While volatility in quarterly production numbers has been “a challenge for the story,” due to outages and third-party pipeline issues offshore, Magner still sees fiscal-year 2013 (ending June 30, 2013) volumes averaging 45,900 barrels equivalent per day, up 4.1% from prior-year levels.

One benefit from its offshore production is that about two-thirds is comprised of Heavy Louisiana Sweet, a grade that is expected to hold up better than Louisiana Light Sweet as growing U.S. crude production displaces imported light crude grades.

In terms of the company’s enterprise valueto-2013 EBITDA, Energy XXI trades at a 3.1x multiple and has about 22% upside to a price target of $41.

Gulf Coast prospects

Nick Pope, managing director with Dahlman Rose & Co., favors another Gulf Coast operator, EPL Oil & Gas Inc., New Orleans, because of its deep inventory of oil opportunities, strong capability to generate free cash flow, and disciplined acquire-and-exploit strategy. After a strong 2012 performance for EPL, Pope still sees attractive prospects for the company over the longer term in a robust oil environment. Oil accounted for about 70% of production at year-end 2012.

EPL’s latest foray on the acquisition front was the purchase of Hilcorp’s Gulf of Mexico shelf assets for $550 million in mid-2012. The deal translated to $55,000 per flowing barrel compared with $90,000 for EPL at the time. EPL has identified about 90 low-risk opportunities—typically either behind-pipe or proved undeveloped (PUD) locations—and these are expected to increase with new 3-D seismic and reprocessing. The former Hilcorp assets are expected to claim about $100 million of a total $300-million capex budget in 2013. Overall production is projected to be up over 70% following the acquisition.

Pope points to EPL management’s efforts in aggressively lowering costs and generating cash to bring down debt, as well as the fact that the company has underspent cash flow in each of the last few years.

“They really have done a great job of generating a lot of free cash flow, while also doing these ‘tack-on’ acquisitions that fit well into the company’s portfolio at fairly low costs. The discipline that they have been showing has turned into a real positive for them,” he says.

At $715 million, total debt is about 2.5x 2012 EBITDA—toward the high end of where EPL likes to be—but is closer to 1.5x on 2013 EBITDA. For 2013, Pope projects EPL will generate cash flow topping $430 million, allowing it to pay down some $120 million in debt after capex of $300 million.

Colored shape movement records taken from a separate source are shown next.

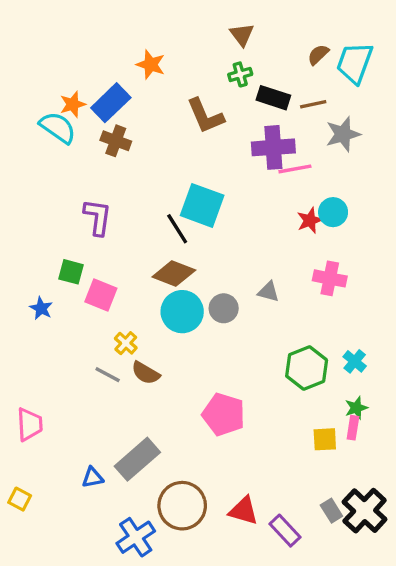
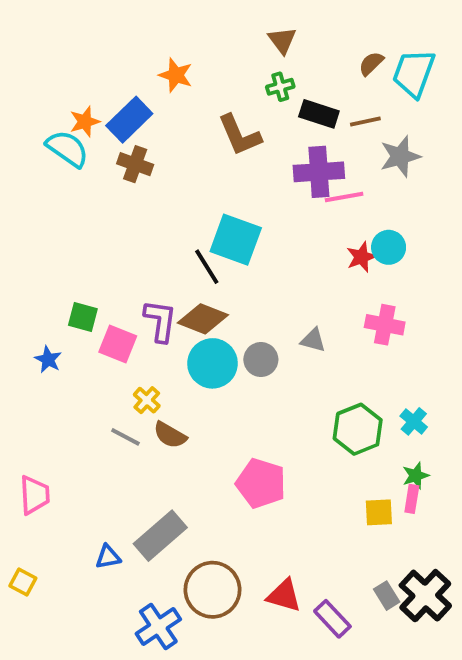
purple L-shape: (98, 217) -> (160, 321), moved

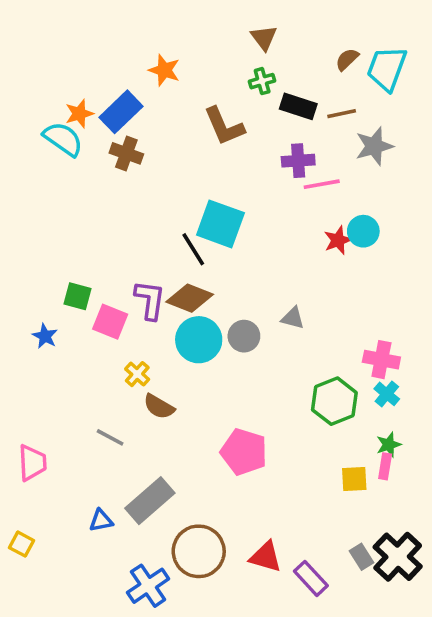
purple cross: (319, 172) -> (298, 161), size x0.7
pink cross: (385, 325) -> (381, 360), moved
gray line: (125, 437) -> (110, 437), moved

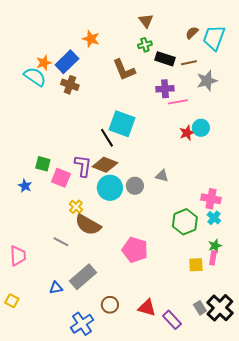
brown semicircle: (159, 407) -> (88, 225), size x1.5
brown circle: (199, 551) -> (110, 305), size x0.6

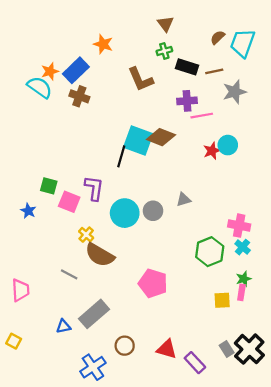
black line: (107, 138) -> (121, 156), turned 48
brown diamond: (105, 165) -> (161, 137), moved
gray triangle: (162, 176) -> (184, 199), turned -32

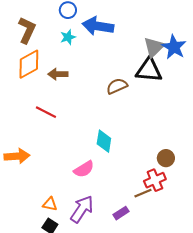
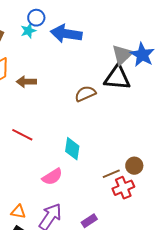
cyan star: (68, 37) -> (28, 31), moved
red line: (46, 112) -> (22, 135), moved
brown line: (143, 193) -> (111, 174), moved

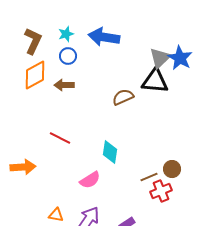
blue circle: (36, 18) -> (68, 56), moved

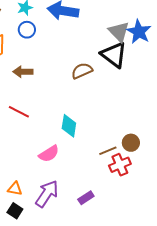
gray triangle: (160, 58) -> (119, 32), turned -30
black triangle: (155, 81) -> (114, 55), turned 32
brown arrow: (64, 85) -> (23, 72), moved

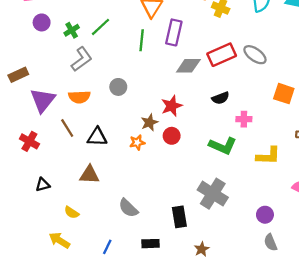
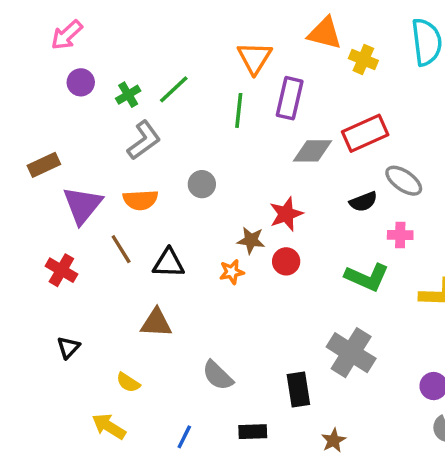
gray ellipse: (255, 55) -> (404, 181), moved
brown star: (149, 122) -> (251, 240), turned 30
black triangle: (43, 185) -> (68, 347), moved, turned -32

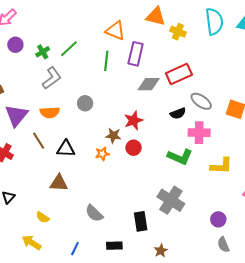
orange triangle: (255, 58) -> (115, 31), turned -40
pink cross: (400, 235) -> (199, 133), size x1.5

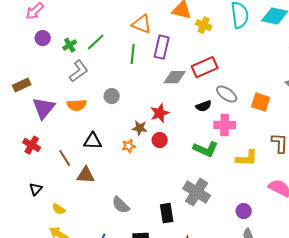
brown line: (39, 141) -> (65, 158), moved
yellow semicircle: (43, 217) -> (59, 209), moved

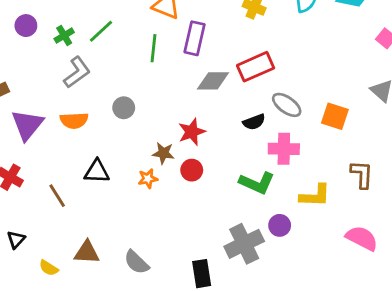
brown triangle: (86, 175) -> (87, 252), moved
gray cross: (197, 192) -> (244, 244), turned 32
purple circle: (244, 211) -> (280, 225), moved

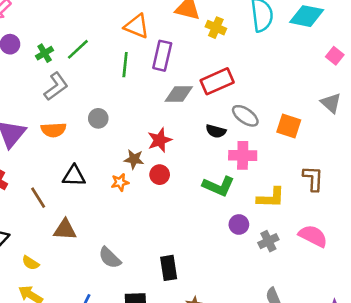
black semicircle: (254, 122) -> (216, 131), turned 36
gray cross: (244, 244) -> (268, 241), moved, size x0.6
brown triangle: (87, 252) -> (65, 230), moved

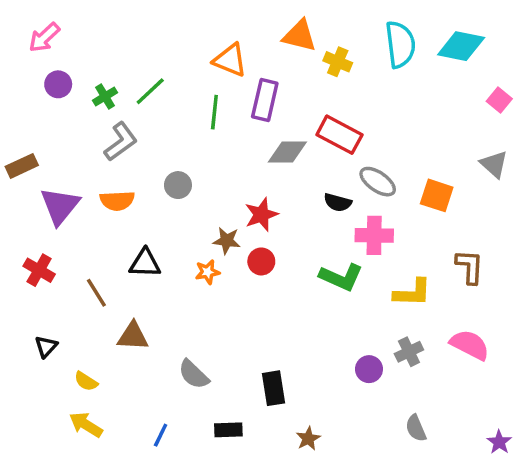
red rectangle: (217, 81) -> (339, 135), turned 52
purple circle: (239, 224) -> (369, 369), moved

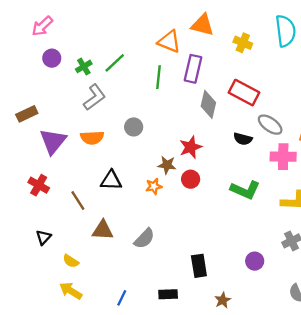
orange triangle: (300, 36) -> (202, 25), moved
gray diamond: (287, 152) -> (208, 104), turned -76
pink cross: (374, 235) -> (283, 157), moved
purple circle: (369, 369) -> (255, 261), moved
gray semicircle: (194, 374) -> (144, 239), moved, turned -90

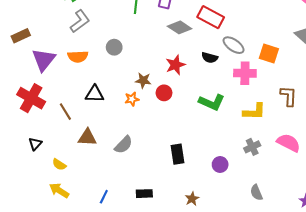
gray diamond: (208, 104) -> (180, 27), turned -70
red star: (191, 147) -> (175, 65), moved
red cross: (39, 185) -> (31, 98), size x1.5
black rectangle: (199, 266) -> (177, 154), moved

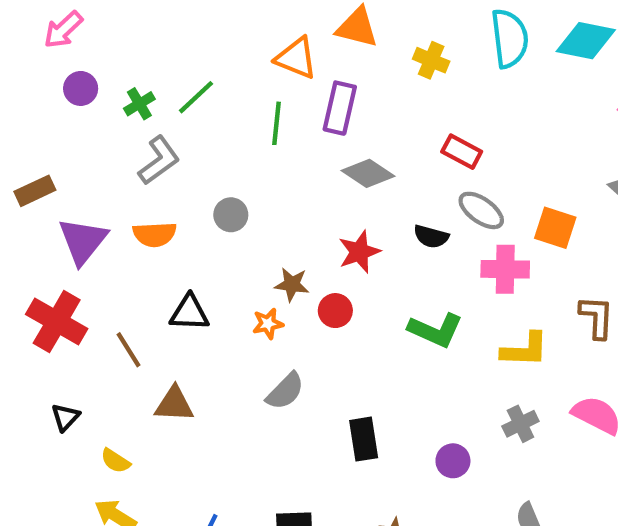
red rectangle: (211, 17) -> (462, 152), moved, size x0.7
gray semicircle: (124, 145) -> (285, 391), moved

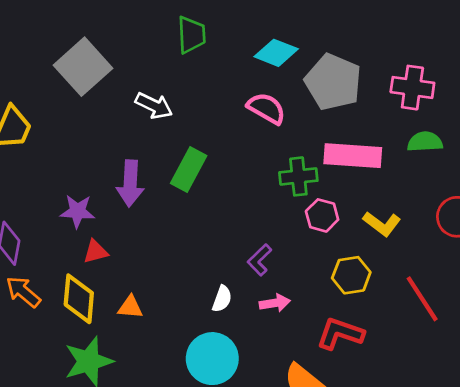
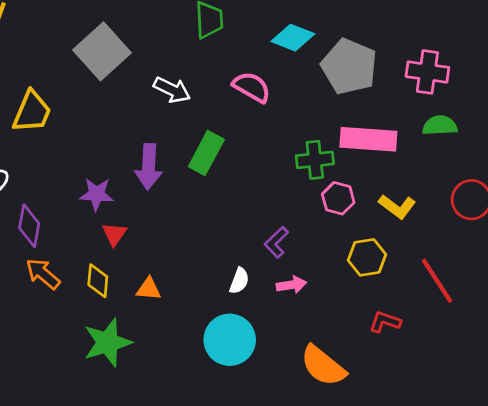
pink semicircle: (266, 108) -> (252, 87), moved
red triangle: (96, 252) -> (114, 234), turned -40
yellow diamond: (79, 299) -> (98, 281), size x0.7
red L-shape: (340, 334) -> (385, 322), moved, size x0.7

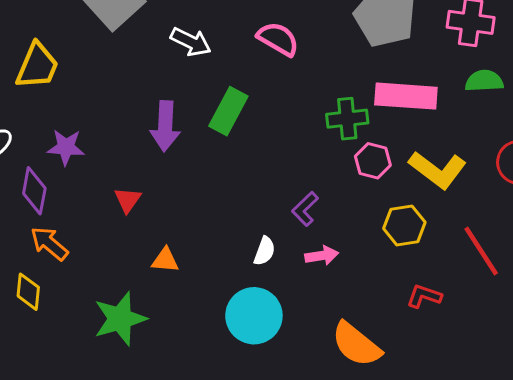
purple star: (96, 194) -> (66, 147), moved
yellow L-shape: (397, 207) -> (438, 170), size x1.4
yellow diamond: (98, 281) -> (28, 292), moved

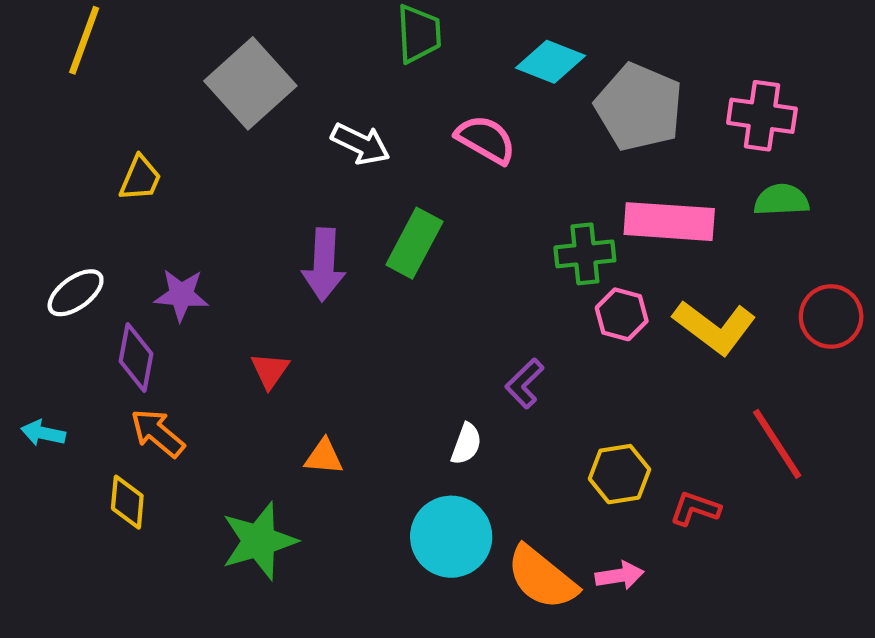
yellow trapezoid: (37, 66) -> (140, 178), size x0.7
yellow hexagon: (404, 225) -> (620, 474), moved
pink arrow: (322, 256) -> (620, 576), moved
orange semicircle: (356, 344) -> (542, 578), moved

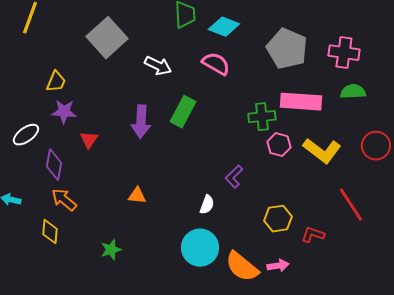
cyan diamond: (550, 62) -> (224, 27), moved
purple star: (181, 295) -> (64, 112), moved
red triangle: (270, 370) -> (89, 140), moved
orange triangle: (324, 457) -> (137, 196), moved
green star: (259, 541) -> (111, 250), size x0.6

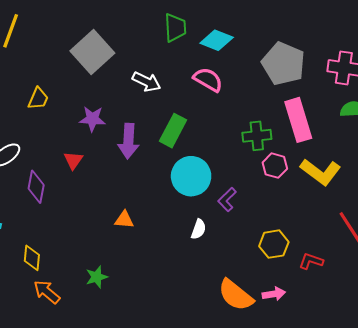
pink rectangle: (301, 102) -> (298, 120), turned 69
purple star: (64, 112) -> (92, 119), moved
orange arrow: (64, 200) -> (47, 292), moved
cyan circle: (200, 248) -> (191, 176), moved

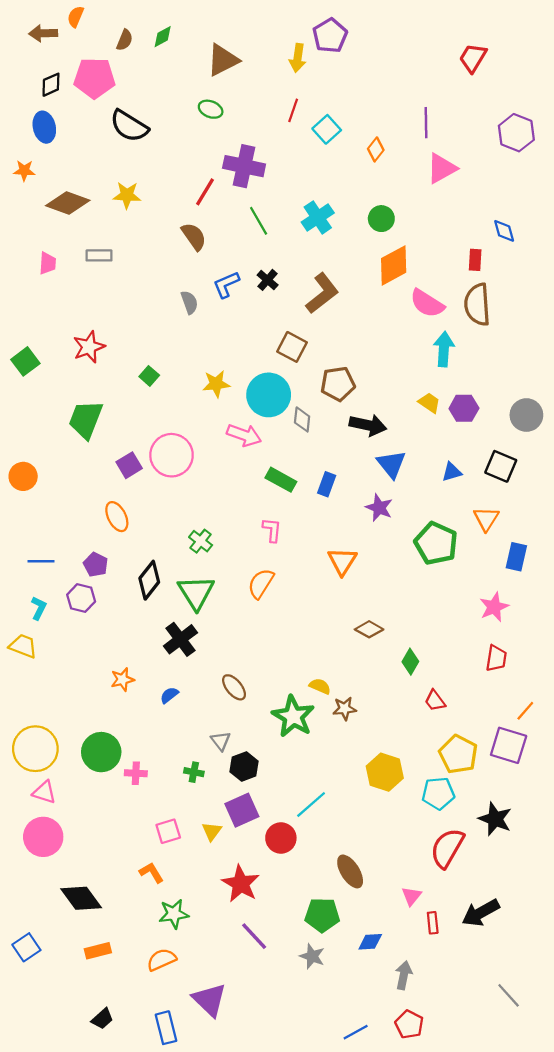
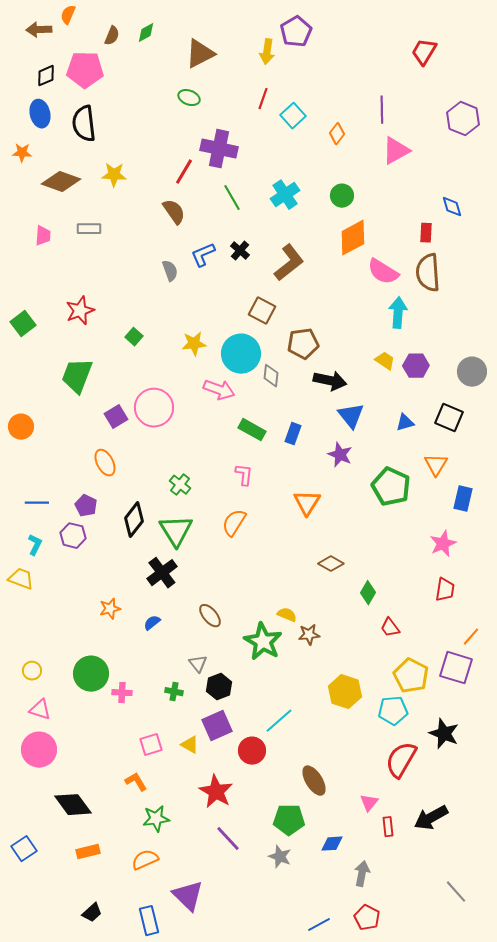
black semicircle: (129, 126) -> (84, 124), moved, turned 51
yellow circle: (35, 749) -> (32, 671), size x0.5
yellow triangle: (212, 831) -> (190, 745), turned -36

Over $100 million of free cash generated by a company with an equity market capitalization of under $1 billion represents a greater-than-10% free-cash-flow yield in 2013, notes Pope.

“It’s a debt paydown story. In this oil environment, they’re letting that high oil price flow straight to the balance sheet,” observes Pope. And in a market in which investors are putting greater value on yields, it’s “pretty good option whenever you have a company generating over 10% free-cash-flow yield, even after the move that they have had.”

Pope likes management for its straightforward approach. “They’re solid operators. They’re keeping it very disciplined. They’re not trying to be anything they’re not. If you are positive on oil prices and the Gulf Coast, you’re seeing them reap the benefits. Plus, after the acquisition, production is up 70%.”

EPL has about 60% of its overall production hedged. Pope’s target on the stock is $24.